As shown in FIG. 1A, the retina has a layer of photoreceptors (rods and cones) 100 which detect incoming light 108. The layer of photoreceptors 100 is positioned behind a natural electrical circuit called the plexiform layer 102 which provides local processing of the electrical signal before passing the signal to the optic nerve (not shown). There are two general classes of retinal implants: epiretinal implants (FIG. 1B) and subretinal implants (FIG. 1C). As shown in FIG. 1B, an epiretinal implant 106 sits in front of the plexiform layer 102. In one epiretinal implant design, the implanted chip 106 wirelessly receives visual signals detected by a camera external to the eye. In contrast to the epiretinal implant, a subretinal implant 104, as shown in FIG. 1C, sits behind the plexiform layer 102, taking the place of deteriorated photoreceptors. One type of subretinal implant includes an array of photodiodes that convert light into electrical signals. For example, FIG. 2A is a close-up view showing a small portion of an array of 5000 photodiodes of a conventional subretinal implant. Each photodiode 200 in the array has a corresponding electrode 202 positioned at its center. When light is detected by photodiode 200, an electrical signal is communicated through the electrode 202 to the retinal neurons in the plexiform layer. FIG. 2B illustrates a retinal neuron having a central body called the soma 204 and branched projections called dendrites. The soma 204 is approximately 10 μm in width and the dendrites can extend the width of the neuron up to 100 μm. When dendrites connect with the electrode 202 of the implant, they form a neuro-electronic interface allowing the signals from the photodiode 200 to be communicated to the neuron and through the plexiform layer to the optical nerve and brain. The electrode 202 thus serves as a neuro-electronic interconnect of the implant.
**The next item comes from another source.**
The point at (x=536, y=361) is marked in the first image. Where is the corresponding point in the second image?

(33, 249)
The neuro-electronic interface between the electrode 202 and neuron is critical to the performance of the retinal implant. The design shown in FIG. 2A, however, has several potential problems. One significant problem is that electrical signals from the electrodes may damage the plexiform layer due to a capacitance overload at the interface or induce toxins due to polarization of electrolytic bio-fluid at the interface. One proposal for improving a neuro-electronic interface is to increase the roughness of the surface of the electrode. The increased surface area of the electrode is thought to reduce the probability that electrical signals will damage the neuro-electronic interface. This approach, however, does not solve other problems with the design.
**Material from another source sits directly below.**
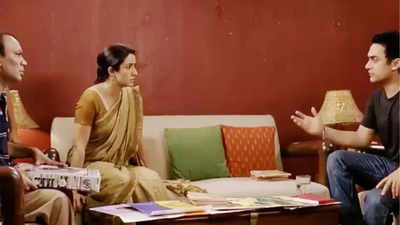
Image resolution: width=400 pixels, height=225 pixels. What are the coordinates of `book` in the screenshot? It's located at (59, 180).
Another potential problem is that many electrodes in the array may be unconnected or poorly connected to neurons in the plexiform layer. Although photodiodes can be fabricated with packing densities approaching those of the rods and cones in the human retina, a person with an artificial retina might still only be able to see a small fraction of the detail generated by the implant. Although increasing the size of each electrode 202 might be expected to improve the likelihood that it will connect with a neuron, this approach is not feasible for a retinal implant since it would obscure light from reaching the underlying photodiode 200 and defeat the fundamental purpose of the implant. The current design of FIG. 2A, in other words, suffers from a trade-off between capacity to sense light and capacity to communicate the resulting electrical signals to the neurons of the plexiform layer. There is thus a need for an improved method for forming a neuro-electronic interface which addresses the above limitations.
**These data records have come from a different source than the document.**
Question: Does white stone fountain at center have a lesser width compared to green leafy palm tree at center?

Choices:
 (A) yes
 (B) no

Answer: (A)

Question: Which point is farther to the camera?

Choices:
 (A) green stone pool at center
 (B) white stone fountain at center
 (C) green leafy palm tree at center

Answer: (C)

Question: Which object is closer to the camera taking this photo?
Moreover, electronic implants in other parts of the body also suffer from similar challenges related to insufficient number of neuro-electrical connections. Prosthetic hands, for example, do not have an adequate connection with the nerves to provide an adequate sense of touch. Similarly, the number of connections between neurons and electrodes implanted into mammalian brains is insufficiently large to accurately target neurons requiring electrical stimulation. The same problem is faced by implants designed to interface two parts of a biological system that have lost their natural connection. In each case, the functionality of the implant is limited by the performance of the neuro-electrical interface between the artificial and biological systems.
Accordingly, it is an object of the invention to address one or more of the above-mentioned disadvantages with current neuro-electronic interface techniques.